- [WRITTEN TASK A]
Copy the event description on institutional innovation from the words "Our institutions and ways of working need" through "around the world?", swapping "uncertainty" for "instability".
- [WRITTEN TASK B]
Write the next part of the event description for the public innovators' gathering, picking up after its final sentence.

- [PASSAGE]
-.-.-

A gathering for public innovators to share their unfinished and in-progress work and co-create new opportunities to take it further. Hosted by States of Change and powered by Sitra Lab. It was on 9 - 11 November 2021. All recordings of the calls are online.
Institutional innovation: we need it. How we respond to our current issues will take a transformation of our institutions and ways of working. Both urgent, and necessary if we are to rise to the challenges of our era. But many questions remain without clear answers. What should the core capacities and work of government be? What new management practices and infrastructure should we be developing to support that shift? Who is responsible for leading the ‘boring revolution’, the work to fix or reinvent the plumbing. And with this backdrop, what role does public innovation play in making all these necessary changes actually happen?
#1 Why institutional innovation?
Our institutions and ways of working need to transform to respond effectively to the current challenges and context. But how? In what direction? We need governments that are relevant and legitimate in these times of uncertainty and global transformation. But what does that transformation look like for governments around the world?
Pia Andrews, public service transformer, formerly at the Australian and Canadian Government joined by Sir Geoff Mulgan, Professor at UCL + Ex-Nesta, will set the scene for the urgency and importance of public innovation, a reminder of the mission.
#2 How to spend it: public spending as a public service
Governments spend trillions each year. That is serious market and even society shaping power. We ask: are they spending it well? The world of procurement can often fall prey to long and rigid obligations for services that no longer fit the original intent. But what if it could be done differently, as a force for shaping outcomes as well as contracts. What would that look like?
Sascha Haselmayer New America fellow alongside Dom Campbell, founder of FutureGov, and Jess Lee, co-founder of the Institute of Impossible Ideas and Jakob Schjørring from the Bikuben Foundation discussed the alternative ways that procurement could power a paradigm shift in responding to our social issues.
#3 Innovation transformed by action research
We know that climate, equity, and reconciliation are complex, urgent challenges facing governments all over. What could supporting people at the front lines of these challenges teach us about our ambitions for innovation? Can learning journeys, communities of practice, and participatory action research show promise towards transforming how public sector practitioners confront complexity?
Mumbi Maina, Maggie Low, Lily Raphael, Kyla Pascal, and Lindsay Cole of the Transforming Cities from Within facilitation team discussed what they have learnt from their action research with a cohort of innovators.
#4 An education for the very modern public servant
The problems that face governments the world over have shifted, and so too, the approach and skills needed to respond to them. What does the curriculum of the modern public servant look like, and how does the best education for a government fit for today take shape?

-.-.-

- [PROVIDED MATERIAL]
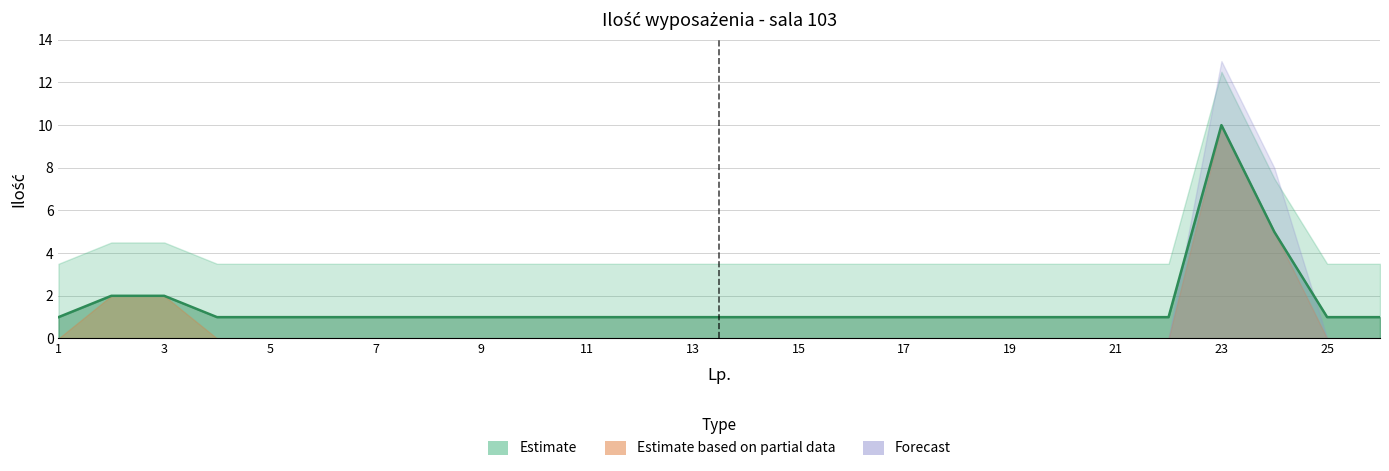

True or false: the data has more than 0 interior local peaks.

True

-.-.-

- [RESPONSE AREA A]
Our institutions and ways of working need to transform to respond effectively to the current challenges and context. But how? In what direction? We need governments that are relevant and legitimate in these times of instability and global transformation. But what does that transformation look like for governments around the world?

- [RESPONSE AREA B]
Exploring an emerging education for public administration, Martin Stewart-Weeks guided a session exploring with Beth Noveck from GovLab, Daniel Gerson from OECD, Rod Glover of Monash University, Sally Washington and Subho Banerjee from ANZSOG and Sam Hannah-Rankin from the Victorian Public Service commission, the possibilities and pitfalls for how we can better prepare the public servants of today and tomorrow.
#5 Creating a learning organisation.
Most institutions feel disjointed or siloed, slow, sometimes ponderous, maybe not even fit for purpose. But what if instead they felt more like a free-flowing network of insight and action? Able to learn, and share what they learn as fast as was needed.
Gina Lucarelli and Bas Leurs shared their work to create the largest network of labs from inside the UNDP; the Accelerator Labs. They shared how they have been doing, what seems to have worked and where things have got tough.
#6 Public innovation lab futures.
Some argue that there’s a limit to what an innovation lab can ever achieve: limited sometimes by their small size, often easily marginalised and, sometimes even, a bit of a passing political fad. But what if we’ve not yet reached the full potential of what labs can achieve, what if there’s untapped potential that’s going to waste, what would that look like?
Join Lindsay Cole from the City of Vancouver’s Solutions Lab and Mathias Bejean, Associate Professor at IAE Gustave Eiffel Management School as they discussed what the value and potential of labs are in an era that’s past ‘peak labs’. Organised by Stéphane Vincent from La 27e Région for France’s exciting Public Innovation month.
#7 Thriving social R&D ecosystems
We’re used to breakthroughs in science. You’re reading this on one. But what if we invested in social R&D as much as we did in technology? Imagine a thriving scene, developing new ideas for the way we live and govern. What would it look and feel like, and what would allow it to thrive and make an impact on the critical social issues facing us.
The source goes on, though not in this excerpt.